What the task requires. Using the entries that follow, establish how many lines contain the word "взрослых" and give only that figure.
=== Begin Enclosure ===
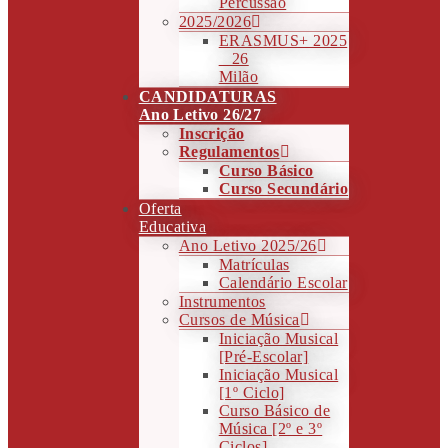
Percussão
2025/2026
ERASMUS+ 2025
_ 26
Milão
CANDIDATURAS
Ano Letivo 26/27
Inscrição
Regulamentos
Curso Básico
Curso Secundário
Oferta
Educativa
Ano Letivo 2025/26
Matrículas
Calendário Escolar
Instrumentos
Cursos de Música
Iniciação Musical
[Pré-Escolar]
Iniciação Musical
[1º Ciclo]
Curso Básico de
Música [2º e 3º
Ciclos]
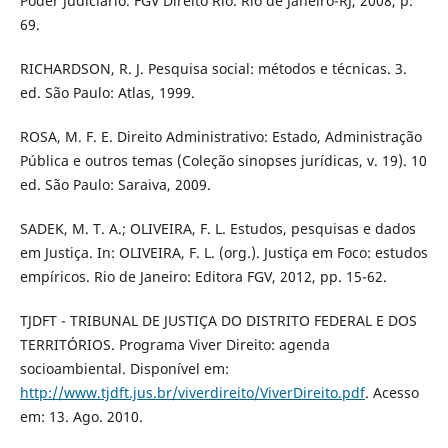
Poder Judiciário. FGV Direito Rio. Rio de Janeiro-RJ, 2008, p.
69.
RICHARDSON, R. J. Pesquisa social: métodos e técnicas. 3.
ed. São Paulo: Atlas, 1999.
ROSA, M. F. E. Direito Administrativo: Estado, Administração
Pública e outros temas (Coleção sinopses jurídicas, v. 19). 10
ed. São Paulo: Saraiva, 2009.
SADEK, M. T. A.; OLIVEIRA, F. L. Estudos, pesquisas e dados
em Justiça. In: OLIVEIRA, F. L. (org.). Justiça em Foco: estudos
empíricos. Rio de Janeiro: Editora FGV, 2012, pp. 15-62.
TJDFT - TRIBUNAL DE JUSTIÇA DO DISTRITO FEDERAL E DOS
TERRITÓRIOS. Programa Viver Direito: agenda
socioambiental. Disponível em:
http://www.tjdft.jus.br/viverdireito/ViverDireito.pdf
. Acesso
em: 13. Ago. 2010.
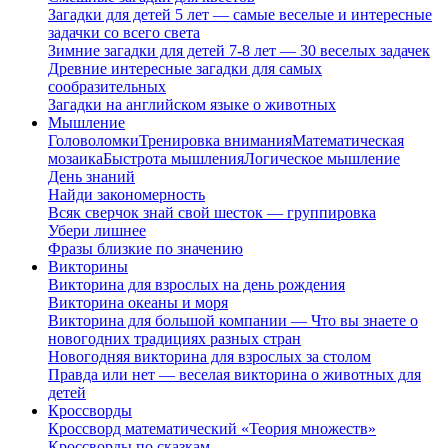
Загадки для детей 5 лет — самые веселые и интересные
задачки со всего света
Зимние загадки для детей 7-8 лет — 30 веселых задачек
Древние интересные загадки для самых
сообразительных
Загадки на английском языке о животных
Мышление
Головоломки
Тренировка внимания
Математическая
мозаика
Быстрота мышления
Логическое мышление
День знаний
Найди закономерность
Всяк сверчок знай свой шесток — группировка
Убери лишнее
Фразы близкие по значению
Викторины
Викторина для взрослых на день рождения
Викторина океаны и моря
Викторина для большой компании — Что вы знаете о
новогодних традициях разных стран
Новогодняя викторина для взрослых за столом
Правда или нет — веселая викторина о животных для
детей
Кроссворды
Кроссворд математический «Теория множеств»
Кроссворды по сказкам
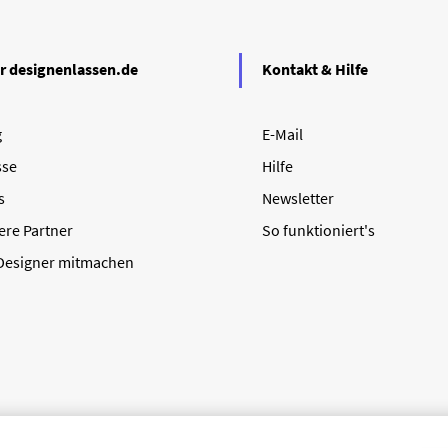
r designenlassen.de
Kontakt & Hilfe
g
E-Mail
sse
Hilfe
s
Newsletter
ere Partner
So funktioniert's
 Designer mitmachen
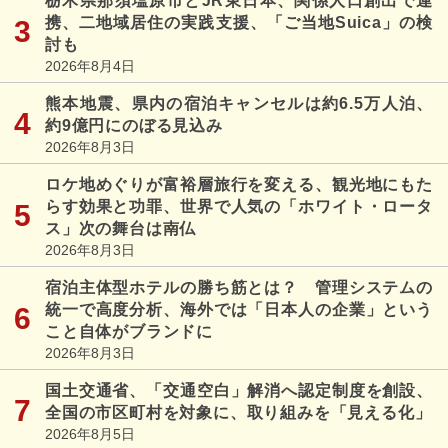
栃木県那須塩原市とJR東日本、関係人口創出で連
携、二地域居住の実践支援、「ご当地Suica」の検
討も
2026年8月4日
熊本地震、県内の宿泊キャンセルは約6.5万人泊、
約9億円にのぼる見込み
2026年8月3日
ロケ地めぐりが富裕層旅行を変える、観光地にもた
らす効果と功罪、世界で人気の「ホワイト・ロータ
ス」次の舞台は南仏
2026年8月3日
宿泊主体型ホテルの勝ち筋とは？ 管理システムの
統一で高度分析、海外では「日本人の企業」という
こと自体がブランドに
2026年8月3日
国土交通省、「交通空白」解消へ認定制度を創設、
全国の市区町村を対象に、取り組みを「見える化」
2026年8月5日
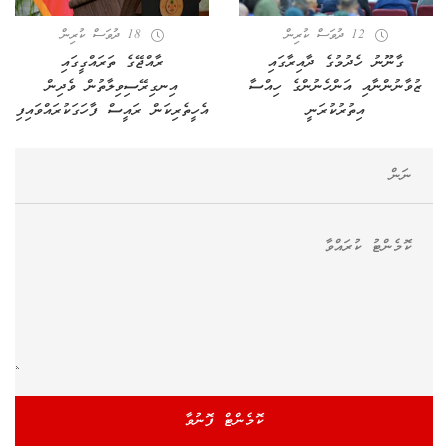
12 ދުވަސް ކުރިން
18 ދުވަސް ކުރިން
ގާނޫނު ހެދުމުގެ ދާއިރާގައި
ރާއްޖޭގެ ތަރައްގީގައި
ޒުވާނުންނާއި އަންހެނުންގެ ހިއްސާ
އިނގިރޭސިވިލާތުން ވެދިން
އިތުރުކުރަނީ
އެހީތެރިކަން ރައީސް ފާހަގަކުރައްވައިފި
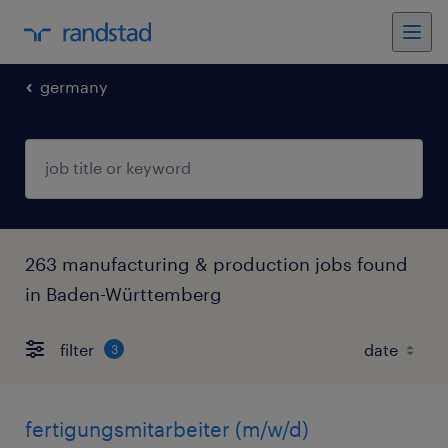
germany
263 manufacturing & production jobs found
in Baden-Württemberg
filter
3
fertigungsmitarbeiter (m/w/d)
=== End Enclosure ===
Result. 2